Le taux de mortalité des recrues françaises a explosé ces derniers mois. Entre janvier et juillet, il est passé de 11 % à 14 %. Si le nombre de Français en Syrie a augmenté de 44 % depuis juillet 2014, le nombre de morts a ainsi grimpé de 280 %, pour atteindre une moyenne de sept décès mensuels depuis janvier. Plus de 50 Français sont morts depuis le début de l’année, soit autant que pour toute l’année 2014. « Ces chiffres montrent, si c’était nécessaire, que le départ en Syrie est un voyage vers la mort », souligne le ministère de l’intérieur.

Les frappes aériennes de la coalition y sont pour beaucoup. En juin, l’état-major américain a avancé le chiffre de 10 000 morts dans les rangs de l’EI depuis le début des bombardements, en août 2014. Les combats contre les rebelles syriens et les islamistes de Jabhat Al-Nosra, ainsi que la terrible bataille face aux Kurdes pour le contrôle de la ville de Kobané, sont également en cause.

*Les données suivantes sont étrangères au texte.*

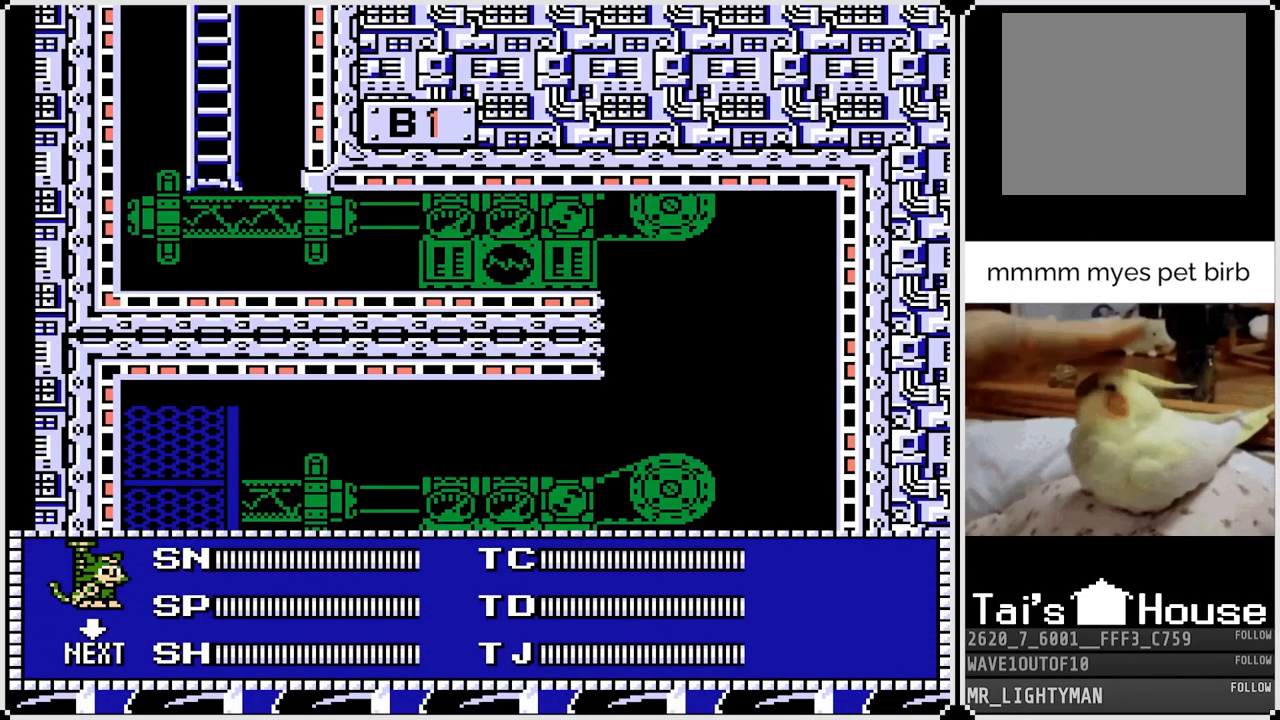
{"buttons": [], "left_stick": "center", "right_stick": "center", "events": []}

Mais la mortalité des Français s’explique aussi par leur progression dans la hiérarchie de l’EI. Guère préparés au combat, les pionniers se voyaient souvent cantonnés aux tâches subalternes, telles que le gardiennage des otages. La guerre est longtemps restée l’affaire des moudjahidin venus de Tchétchénie, de Bosnie ou des pays de la région. Le temps a passé. En janvier 2013, une vingtaine de volontaires français étaient présents en Syrie. Ils constituent aujourd’hui l’un des premiers bataillons de la légion étrangère de l’EI et ils sont au front.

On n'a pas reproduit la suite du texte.